McInnes ha dunque sollevato in quel contesto l’idea dei Proud Boys, gruppo di rivendicazione della mascolinità e dell’identità occidentale il cui nome è ispirato a una canzone della colonna sonora di Aladdin. Il tono dell’iniziativa, allora, era fra il surreale e il provocatorio, un classico del trollaggio della sottocultura dell’estrema destra.

Per entrare nei Proud Boys un aspirante membro doveva giurare pubblicamente di essere un «occidentale orgogliosamente sciovinista che rifiuta di chiedere scusa per aver creato il mondo moderno», doveva dire il nome di cinque cereali da colazione mentre gli altri membri lo prendevano a pugni in faccia, doveva farsi un tatuaggio, dichiarare che non sarebbe mai più masturbato e infine, prova finale, partecipare a una rissa contro gli Antifa. 

Nel tempo questo sottofondo da commedia dell’assurdo organizzata da un hipster di tendenza neofascista è completamente svanito, lasciando il posto alle violenze, alle manifestazioni armate, all’attivismo estremista e a tutto il prontuario di arresti e processi che ne è seguito. Il Southern Poverty Law Center, il centro che monitora i movimenti estremisti in America, ha classificato il gruppo sotto la categoria “general hate”.

La digressione sui Proud Boys citati da Trump serve a rappresentare quella particolare zona di ambiguità comunicativa in cui il presidente agisce quando manda questo tipo di messaggi.

Quello che i critici del presidente leggono come una evidente chiamata alle armi delle milizie della supremazia bianca, i simpatizzanti tiepidi di Trump lo possono giustificare come un appello a una cultura che usa la provocazione come strumento legittimo per conquistare la mentalità mainstream.

Quattro anni fa si è parlato molto della differenza, cruciale, fra chi prende quello che dice Trump «sul serio» e chi lo prende «alla lettera».

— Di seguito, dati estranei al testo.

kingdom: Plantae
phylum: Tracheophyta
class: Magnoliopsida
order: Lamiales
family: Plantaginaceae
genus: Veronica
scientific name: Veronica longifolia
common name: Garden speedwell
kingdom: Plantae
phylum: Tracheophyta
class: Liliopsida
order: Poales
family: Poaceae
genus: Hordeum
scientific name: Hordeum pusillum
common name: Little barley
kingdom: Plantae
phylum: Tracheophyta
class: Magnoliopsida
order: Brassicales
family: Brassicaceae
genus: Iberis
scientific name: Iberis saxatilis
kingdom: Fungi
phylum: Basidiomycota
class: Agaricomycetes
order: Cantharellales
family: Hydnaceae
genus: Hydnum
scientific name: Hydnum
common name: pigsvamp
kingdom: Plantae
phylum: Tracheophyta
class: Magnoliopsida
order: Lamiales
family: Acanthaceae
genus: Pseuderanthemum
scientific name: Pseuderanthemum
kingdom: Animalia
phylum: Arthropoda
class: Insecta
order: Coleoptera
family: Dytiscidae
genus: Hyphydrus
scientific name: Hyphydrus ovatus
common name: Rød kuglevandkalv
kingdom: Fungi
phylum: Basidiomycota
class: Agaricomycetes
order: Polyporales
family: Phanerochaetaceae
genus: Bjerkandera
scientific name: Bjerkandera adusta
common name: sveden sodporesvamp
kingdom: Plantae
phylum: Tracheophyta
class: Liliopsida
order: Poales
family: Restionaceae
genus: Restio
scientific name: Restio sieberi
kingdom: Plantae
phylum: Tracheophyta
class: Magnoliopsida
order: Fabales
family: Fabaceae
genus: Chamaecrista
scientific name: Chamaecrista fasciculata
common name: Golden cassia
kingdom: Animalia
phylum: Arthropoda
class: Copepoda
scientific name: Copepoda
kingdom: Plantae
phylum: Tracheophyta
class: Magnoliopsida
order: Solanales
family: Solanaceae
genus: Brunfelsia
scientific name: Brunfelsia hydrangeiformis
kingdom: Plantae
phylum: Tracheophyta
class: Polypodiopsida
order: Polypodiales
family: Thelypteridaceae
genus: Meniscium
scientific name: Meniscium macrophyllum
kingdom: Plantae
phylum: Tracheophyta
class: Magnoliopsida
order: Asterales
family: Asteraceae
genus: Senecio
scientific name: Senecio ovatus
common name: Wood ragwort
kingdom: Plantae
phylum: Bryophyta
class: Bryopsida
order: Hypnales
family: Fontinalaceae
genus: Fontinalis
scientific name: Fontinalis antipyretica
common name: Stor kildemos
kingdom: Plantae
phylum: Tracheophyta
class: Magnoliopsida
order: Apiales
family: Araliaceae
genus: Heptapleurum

I primi sono quelli che gli hanno dato la vittoria, i secondi quelli che non hanno capito che poteva davvero succedere. Il dibattito di ieri notte ha mostrato che quello schema comunicativo non è cambiato.

La reazione di Biden
Costretto a giocare nel campo in cui l’avversario eccelle, Biden è stato a lungo soggiogato dall’incoerente petulanza di un maestro nello spezzare le frasi e i pensieri. Biden lo ha chiamato «bugiardo», «clown», gli ha detto «would you shut up, man?», te ne vuoi stare zitto?, una specie di versione anglofona del mitico «porque no te callas?» che Juan Carlos ha rivolto a Hugo Chavez nel 2008, ma solo in rare occasioni è riuscito a farsi sentire, bucando il continuo rumore di fondo prodotto dall’avversario.

Trump era il catalizzatore unico dello show, tanto che a un certo punto Wallace, in un sussulto di orgoglio, gli ha ricordato: «Sono io il moderatore».

A Cleveland si è consumato quello che la Cnn ha definito un «dibattito veramente terribile», una performance a bassisimo coefficiente informativo e probabilmente assai ininfluente sulle decisioni degli elettori.

A conti fatti, un ottimo disservizio per la democrazia.